Two other prime ministers tried stalling the Hindutva juggernaut. Vishwanath Pratap Singh implemented the Mandal Commission report that fractured Hindu consolidation, temporarily halting its march. Mandal, the author states, was the reaction to the BJP’s temple politics and not vice versa. Rajiv Gandhi pulled the rug from under Chandra Shekhar’s feet when he was close to resolving the Ram Janmabhoomi issue, and even helped L K Advani’s Rath Yatra succeed, H R Bhardwaj told the author. Chandra Shekhar’s successor, P V Narasimha Rao, the author writes, allowed kar sevaks to raze the Babri Masjid on December 6, 1992. In an episode that veteran journalist Ram Bahadur Rai relayed to the author, Rao told Nikhil Chakravartty, “I allowed it to happen because I wanted the BJP’s temple politics to finish forever”.
Neither Singh nor Rao succeeded. The BJP formed a 13-day government in 1996 and coalition governments from 1998 to 2004. It also discovered Other Backward Classes (OBC) leaders in its midst to wed its kamandal politics with Mandal. The pinnacle of this effort was Narendra Modi, a Hindu hridaya samrat and OBC, an offspring of the temple and social justice politics becoming the prime minister of a majority BJP government in 2014. However, Mr Modi, on the cusp of a third successive term, is one prime minister the author has not scrutinised but was keen to put “under the microscope” at least one decision of his, either demonetisation or dismantling Article 370.
The book is a trove of delightful, rigorously referenced anecdotes and weaves a narrative from India’s recent past that will make the present coherent to many. For example, the secrecy Indira Gandhi exercised on July 19, 1969, when she nationalised 14 private banks, could rival the November 8, 2016, announcement.
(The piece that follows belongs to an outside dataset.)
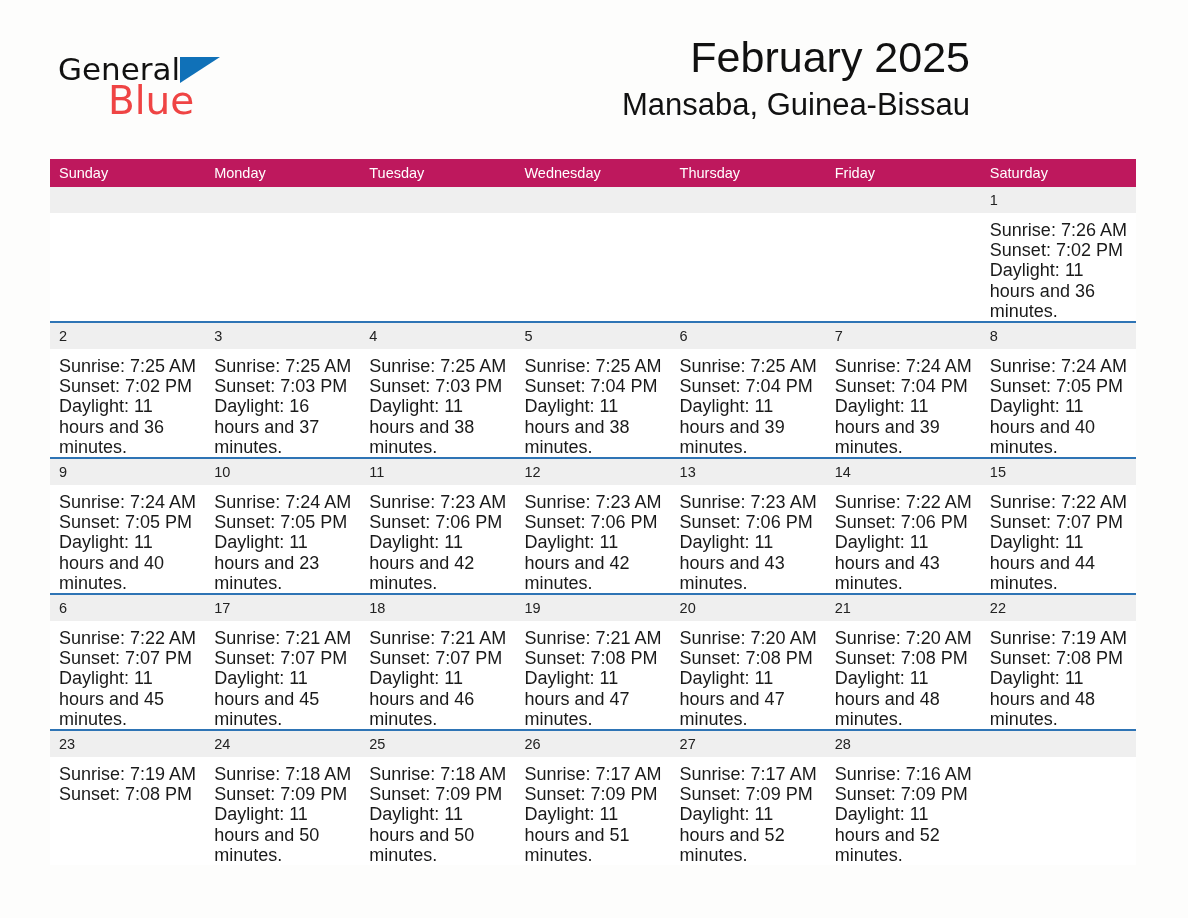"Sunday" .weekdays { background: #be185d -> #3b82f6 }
On July 22, 1975, almost a month after she imposed the Emergency, Indira Gandhi said in Parliament, “You have been calling me a dictator when I was not. Now, yes, I am”. The censors killed the PTI take a few minutes later.
The author has attempted to answer some of the “what ifs”. Why did Indira Gandhi lift the Emergency? Or why was Jagajivan Ram the best prime minister India never had? Did Rao spread the canard about Pranab Mukherjee’s prime ministerial ambitions, which had Rajiv exile him? Would the trajectory of the OBC assertion be any different if Rajiv Gandhi’s attempted truce with VP Singh had succeeded in 1987? Who should get the credit for the Pokhran nuclear test —Atal Bihari Vajpayee, the prime minister who green-signalled it, or Rao, who prepared the ground?
In the ultimate analysis, the author seems to conclude, prime ministers make decisions based on prejudice, hubris and to survive an imminent crisis rather than with an eye on a long-term grand design.